The thin film of microscopic phytoplankton found on Earth's oceans plays a disproportionately important role in carrying it out: forming less than 1% of global biomass, phytoplankton perform half of all photosynthesis – the reminder being carried out by terrestrial plants.
The biosphere and the carbon cycle
And because photosynthesis also takes carbon out of the air, the biosphere is at the centre of carbon's movement between the atmosphere, ocean and land, a phenomenon known as the carbon cycle.
Scientific interest in this topic is high because human activities are adding millions of extra tonnes of carbon to the air every year, a development with the side effect of causing the atmosphere to retain more heat and causing global warming.
So far the action of the biosphere within the carbon cycle absorbs about half of all the extra carbon.
What remains unknown is whether the biosphere will continue to moderate the worst effects of climate change in this way or if the carbon cycle itself will be disrupted as global warming accelerates, altering land and sea habitats faster than life can adapt.
To reduce uncertainty, researchers seeking to model the most likely future path of climate change need to include the biosphere within their calculations, and that means it needs to be parameterised to a high level of detail on a global basis.
Measuring photosynthesis from space
Earth observation multi-spectral instruments such as Envisat's Medium Resolution Imaging Spectrometer (MERIS) help measure the planet's primary production as it occurs, detecting chlorophyll concentration over both land and ocean. MERIS was optimised for detecting ocean colour – local chlorophyll-producing phytoplankton levels can vary by a factor of a thousand – but can also chart the cover of different vegetation types and their leaf area, overall density and health.
Supplementing MERIS observations, radar instruments can see through clouds and darkness to provide continuous coverage of the land surface, in particular being used to map forest coverage.

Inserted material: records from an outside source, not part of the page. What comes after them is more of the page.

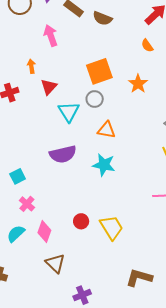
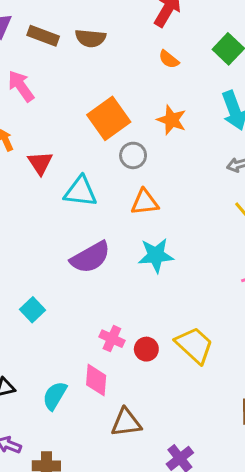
gray circle: (95, 99) -> (133, 155), moved
cyan triangle: (69, 112) -> (81, 191), turned -35
pink cross: (27, 204) -> (112, 339), moved
brown triangle: (55, 263) -> (126, 423), turned -35

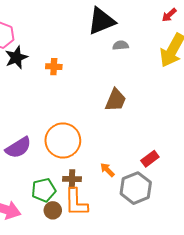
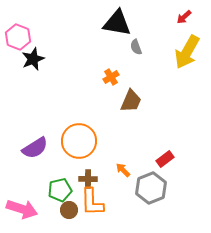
black triangle: (101, 21) -> (117, 23), turned 32
gray semicircle: (121, 45) -> (136, 47), turned -105
orange cross: (54, 67) -> (111, 77), moved, turned -35

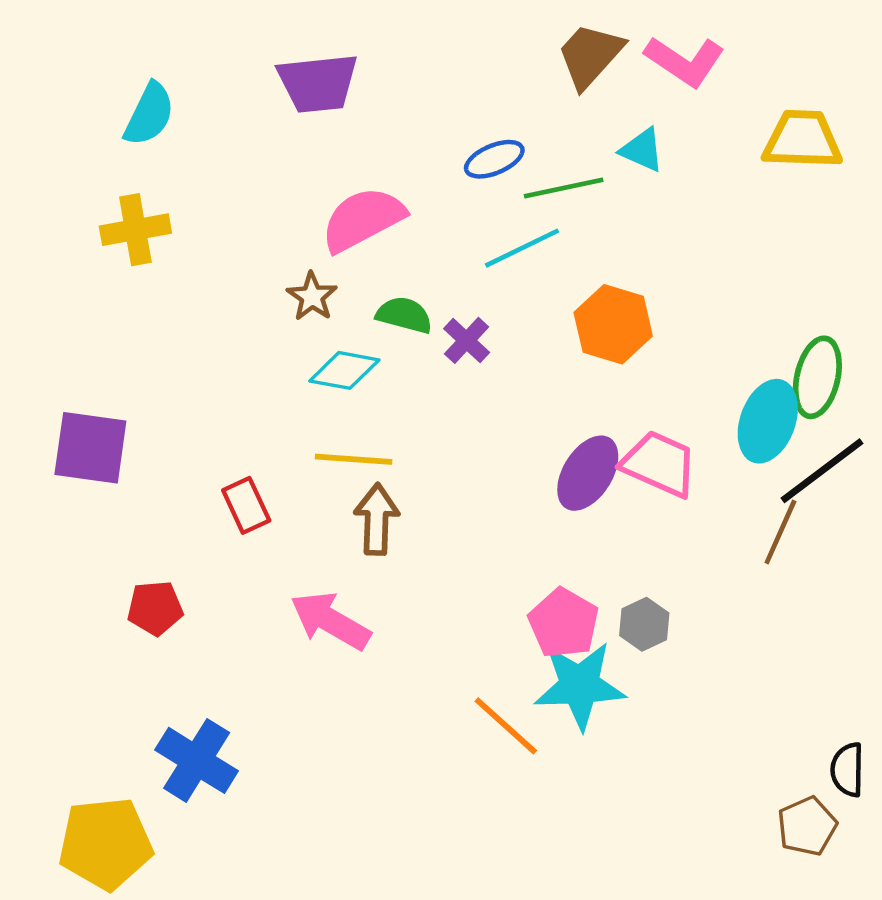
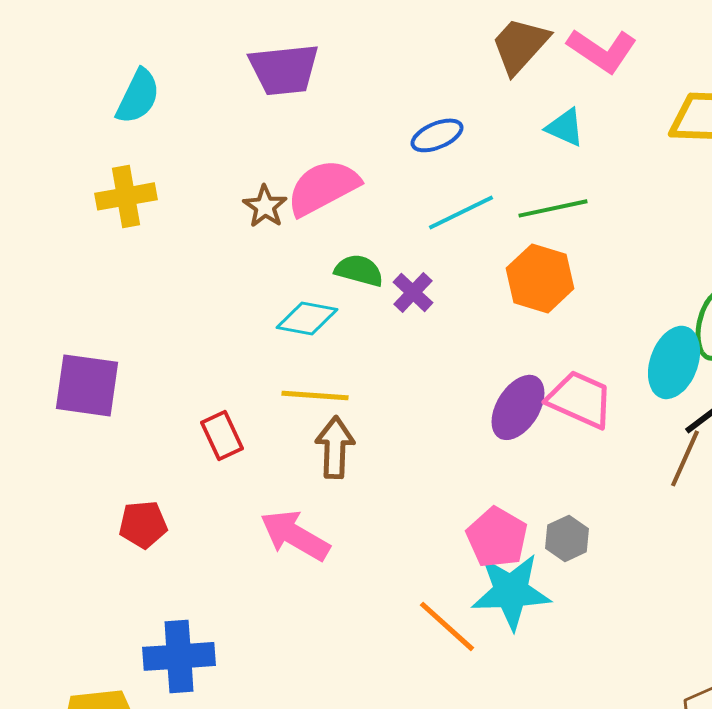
green line: (564, 188) -> (553, 208), moved
brown star: (312, 297) -> (265, 206), moved
blue cross: (197, 760) -> (179, 656), turned -36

The United Nations Environment Programme has recently used Earth observation results coupled with climate data to show that the energy created by plants using photosynthesis minus energy used for respiration increased globally by 6% during the last two decades.
However the picture was not so good in the oceans, where excess nitrogen run-off from agriculture, industry and sewage has caused runaway phytoplankton growth, eventually leading to around 150 deoxygenated 'dead zones' where no life can survive, some extending across up to 70 000 sq km.